Climbing Stairs Problem in DSA C - Time & Space Complexity
We want to understand how the time needed to solve the climbing stairs problem changes as the number of stairs grows.
Specifically, how does the number of steps to calculate ways increase when the stairs increase?
Analyze the time complexity of the following code snippet.
int climbStairs(int n) {
if (n <= 2) return n;
int first = 1, second = 2, third = 0;
for (int i = 3; i <= n; i++) {
third = first + second;
first = second;
second = third;
}
return second;
}
This code calculates how many distinct ways there are to climb n stairs, taking 1 or 2 steps at a time.
Identify the loops, recursion, array traversals that repeat.
- Primary operation: The for-loop that runs from 3 to n.
- How many times: It runs (n - 2) times, once for each stair from 3 up to n.

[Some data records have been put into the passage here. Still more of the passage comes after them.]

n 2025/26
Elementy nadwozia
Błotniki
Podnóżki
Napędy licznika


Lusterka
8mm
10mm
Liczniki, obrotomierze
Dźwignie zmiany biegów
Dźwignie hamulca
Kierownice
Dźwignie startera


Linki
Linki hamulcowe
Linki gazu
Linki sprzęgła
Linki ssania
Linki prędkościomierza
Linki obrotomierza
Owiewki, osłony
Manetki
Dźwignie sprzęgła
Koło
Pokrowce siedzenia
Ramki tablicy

Each new stair adds one more loop iteration, so the work grows steadily as n grows.
| Input Size (n) | Approx. Operations |
|---|---|
| 10 | 8 (loop runs 8 times) |
| 100 | 98 (loop runs 98 times) |
| 1000 | 998 (loop runs 998 times) |
Pattern observation: The number of operations grows linearly with the number of stairs.
Time Complexity: O(n)
This means the time to find the number of ways grows in direct proportion to the number of stairs.
[X] Wrong: "Because the problem involves Fibonacci numbers, the time complexity is exponential."
[OK] Correct: This code uses a simple loop and stores only needed values, so it runs in linear time, not exponential.
Understanding this problem's time complexity shows you can spot efficient solutions and avoid slow recursive traps, a key skill in interviews.
"What if we changed the code to use simple recursion without memoization? How would the time complexity change?"